A more complicated example:
- Alice says something super interesting that makes Bob have an idea he really wants to say. But Alice isn't done with her thought. With a normal phone, Bob has to either hold his thought or interrupt Alice. With a hyperphone, Bob can "pause" Alice for a while, and then later hit play again.
- Concretely, Bob can start talking immediately in a separate channel (either he presses a button, or the hyperphone automatically does it somehow). So now Bob's not hearing Alice, and Alice isn't hearing Bob.
- When he's done, he can go listen to what Alice had gone on to say.
- And when Alice is done talking, she can go listen to what Bob had said in the separate channel.

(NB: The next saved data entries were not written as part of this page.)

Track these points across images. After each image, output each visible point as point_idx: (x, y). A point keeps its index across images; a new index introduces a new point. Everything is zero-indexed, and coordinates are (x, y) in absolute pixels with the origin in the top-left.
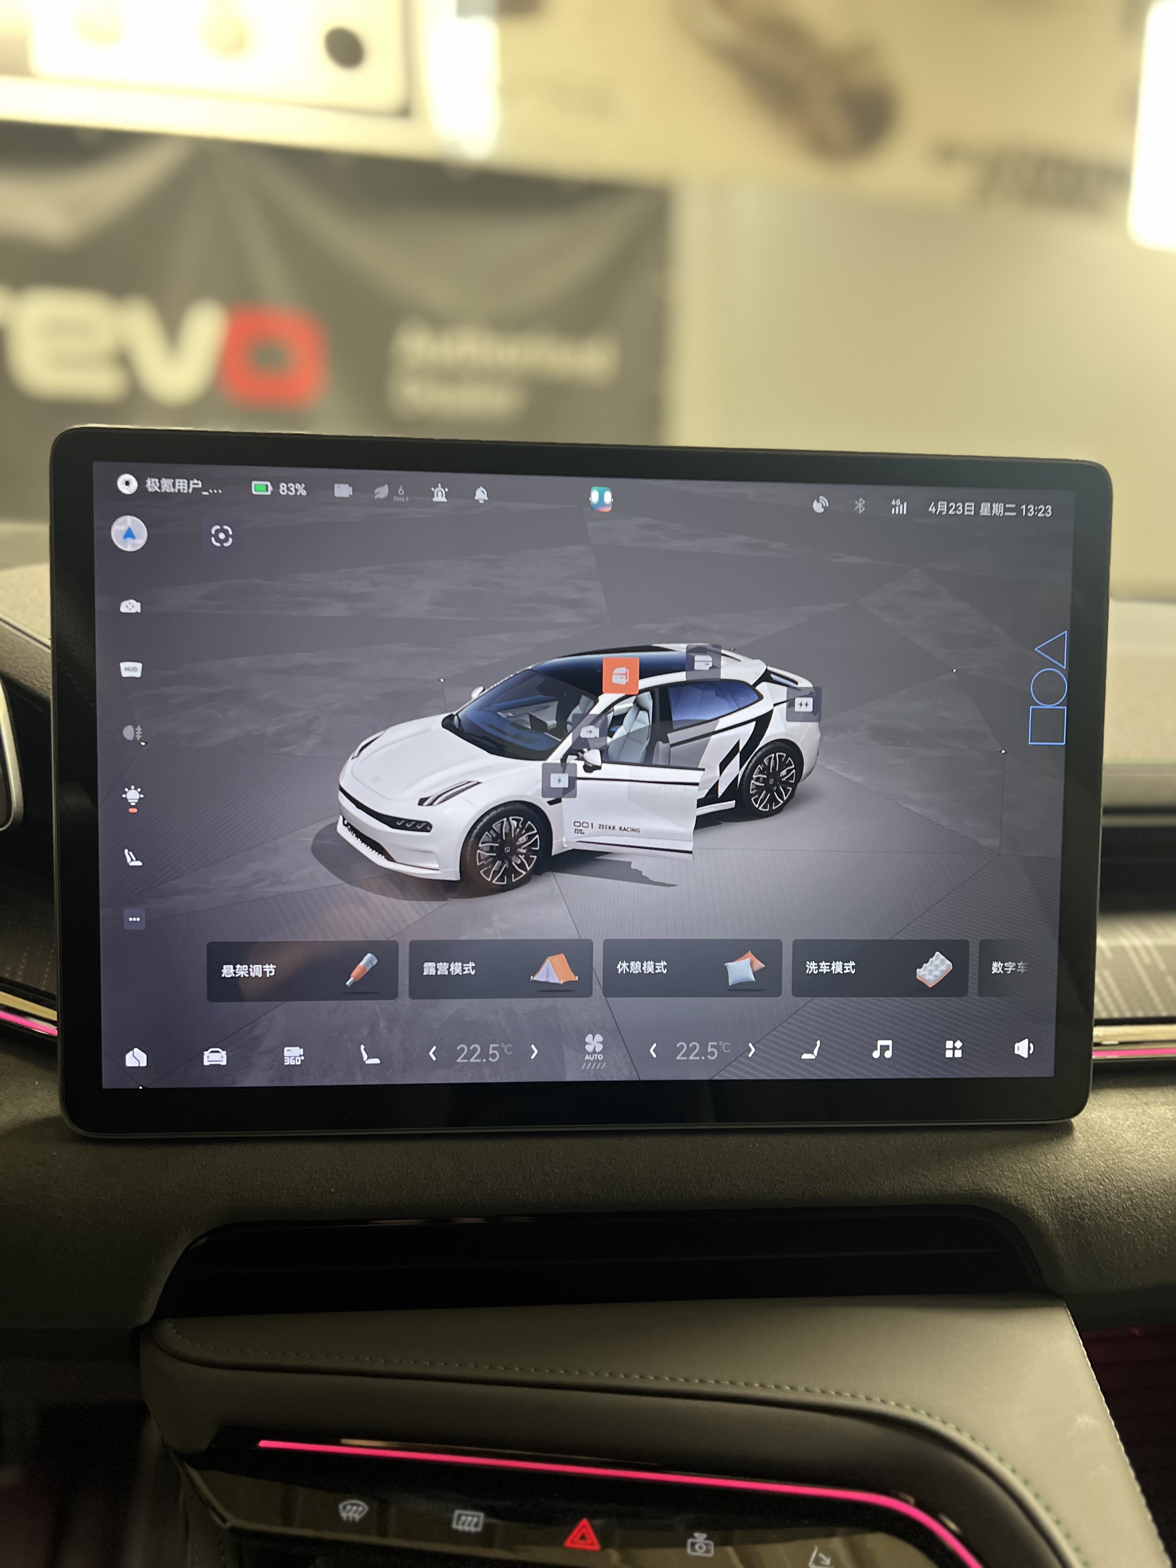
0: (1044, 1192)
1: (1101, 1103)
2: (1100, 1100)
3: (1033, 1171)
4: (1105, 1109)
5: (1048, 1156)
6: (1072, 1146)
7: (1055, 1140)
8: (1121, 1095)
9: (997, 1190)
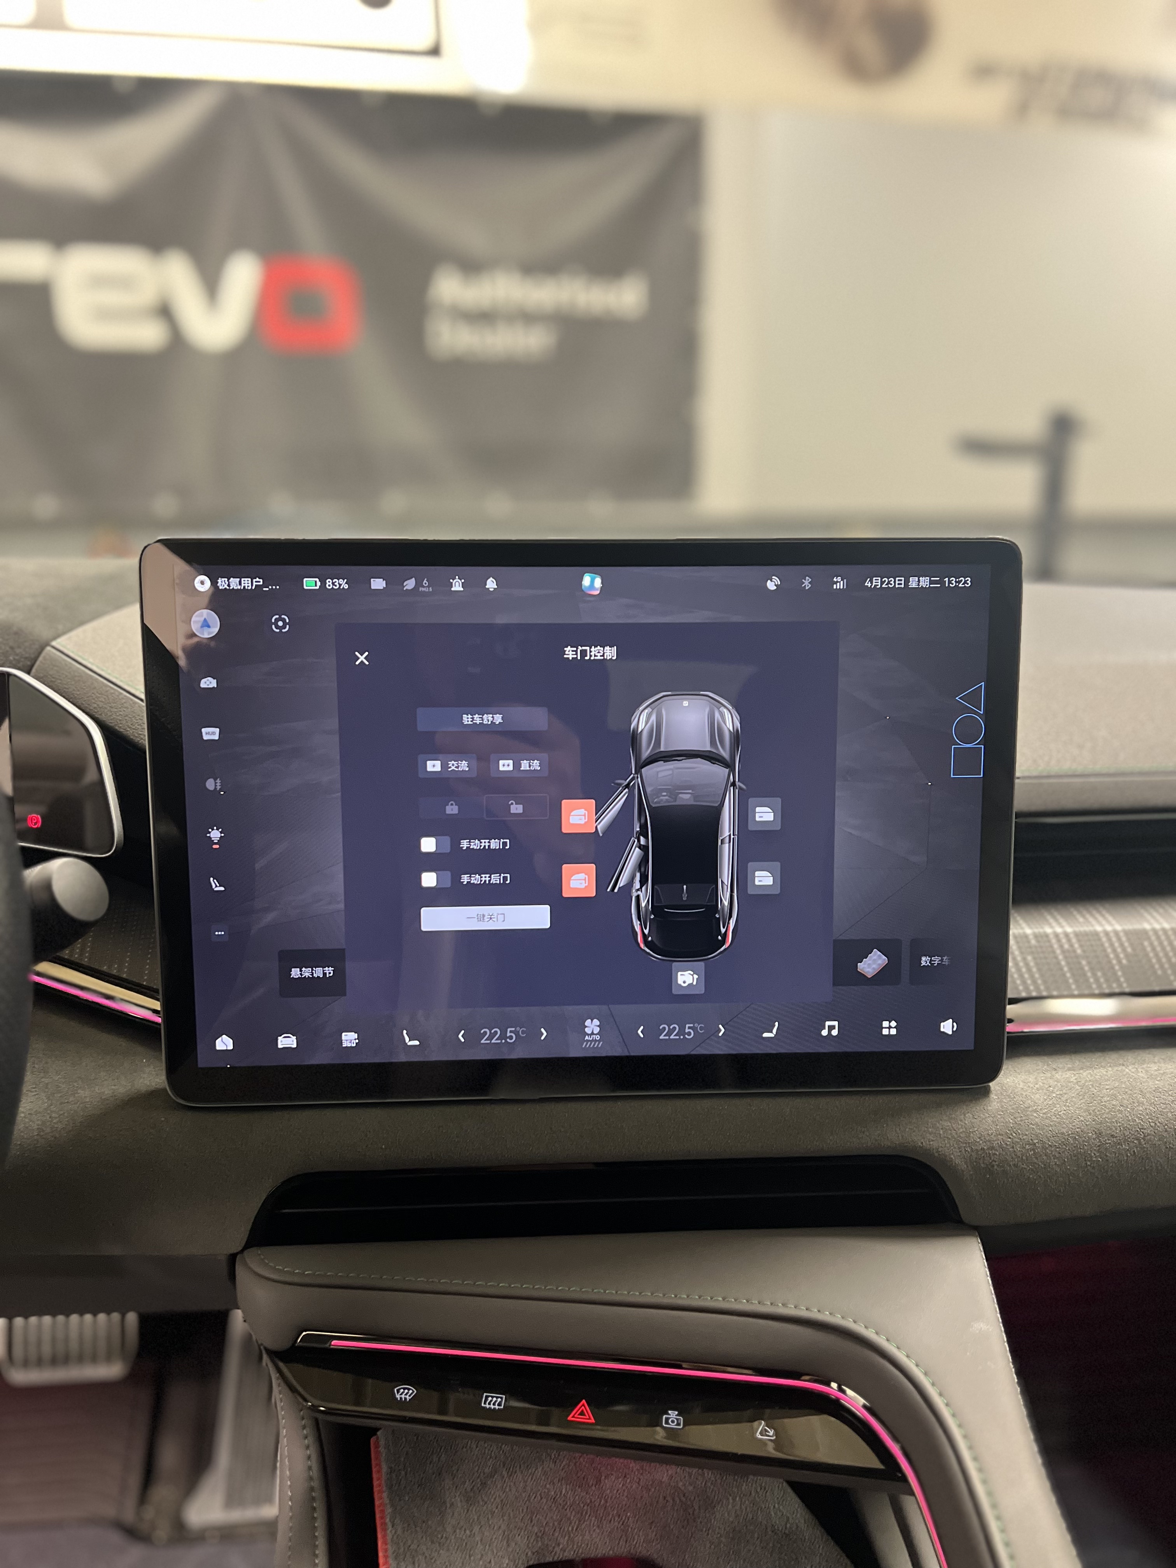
0: (961, 1145)
2: (1014, 1067)
3: (953, 1127)
4: (1017, 1074)
5: (967, 1115)
6: (987, 1106)
7: (974, 1101)
9: (922, 1143)
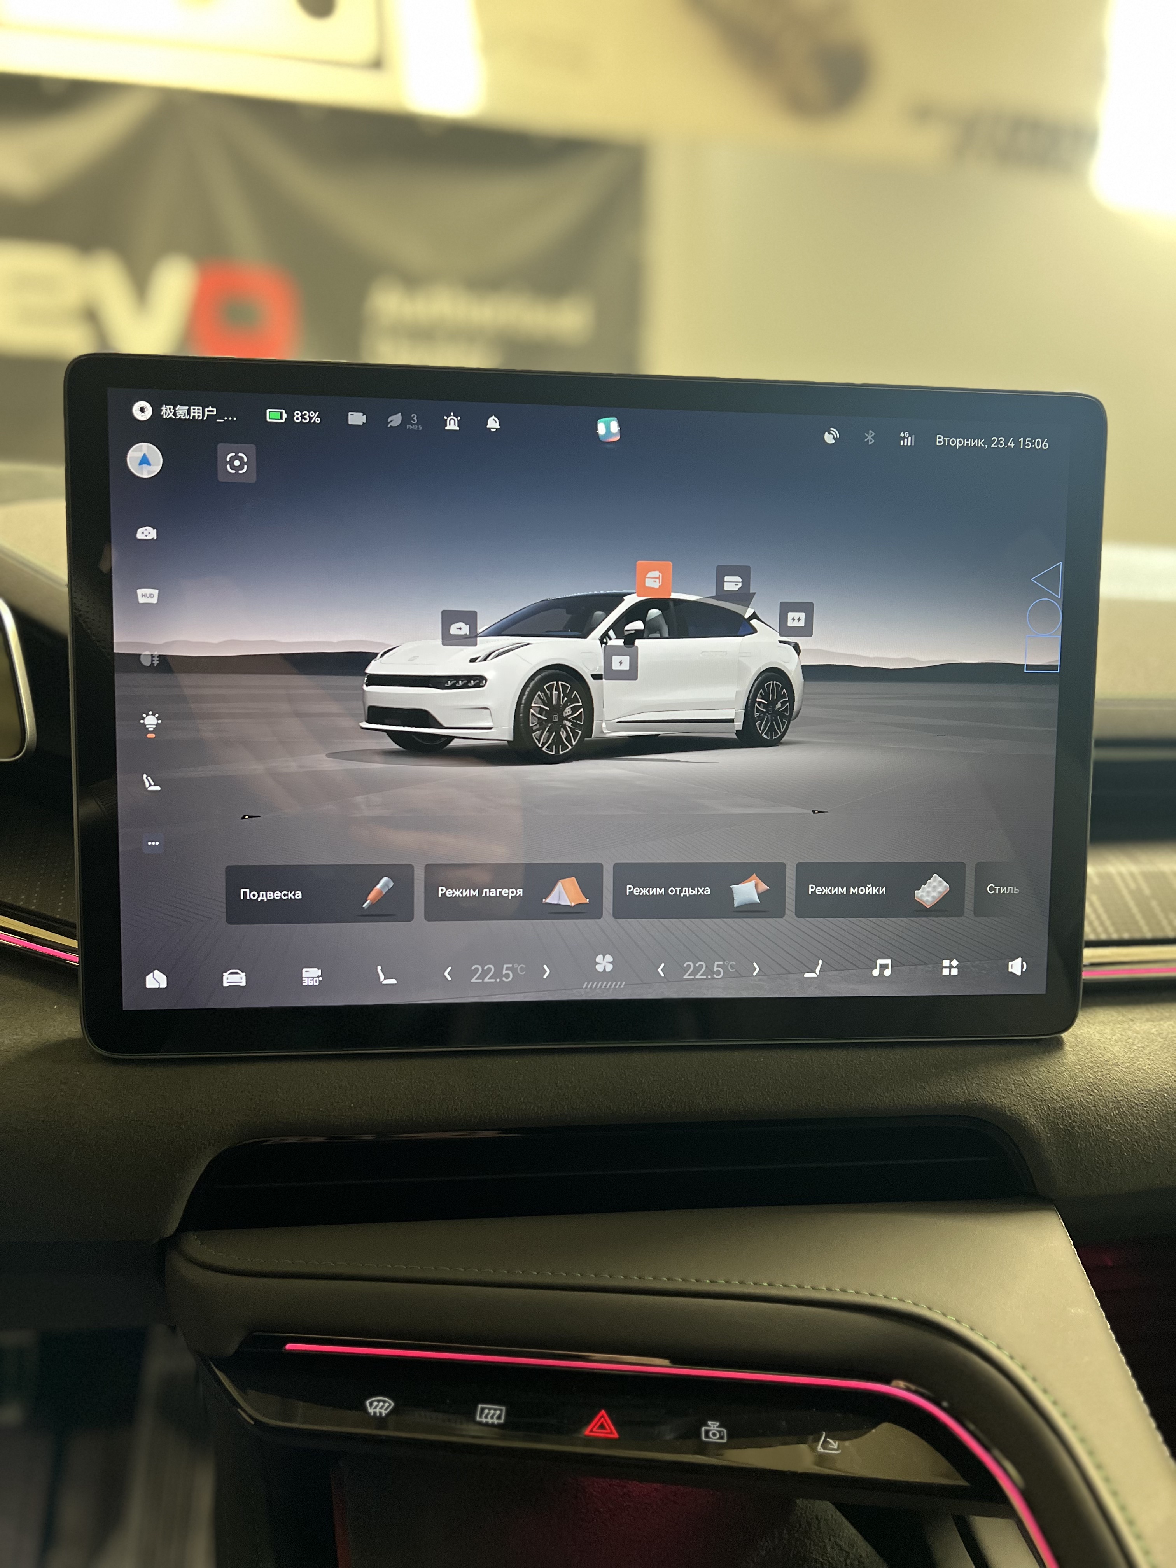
0: (1037, 1102)
1: (1089, 1019)
2: (1088, 1017)
3: (1025, 1082)
4: (1093, 1025)
5: (1040, 1069)
6: (1062, 1059)
7: (1047, 1054)
8: (1107, 1012)
9: (992, 1100)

This example can't be handled by literally having two YouTube livestreams, one by Alice for Bob to hear and the other by Bob for Alice to hear. We need Alice's playback of Bob talking to pause when Bob starts talking in parallel with Alice, but then have what he said be available to her later (so we can't just have Bob mute himself).
That's it.
What a hyperphone is not
It's not a text app. It's an audio chat app.
It's not about branching or threads, though it involves branching and threads. A hyperphone doesn't want there to be branching and threads. It's an audio chat app, so you're supposed to be talking with a person——you say stuff to them that they listen to, and you listen to the stuff that they say to you. You're always trying to get back to synchronous talking; the threadedness is to accommodate gracefully when perfectly synchronous talking isn't so great.
It's not about making a tree, or doing something complicated with pointers and references and whatever. Maybe there's something good like that, but a hyperphone is much more basic. First things first.
There are more complicated things that might be nice to have, that a hyperphone could provide. E.g.: Alice wants to bookmark a point and not forget to come back to it. So she clicks and presses a button, and now that audio block / point in time gets pinned to the user interface. But it's hard to tell in advance which things like this would actually be helpful.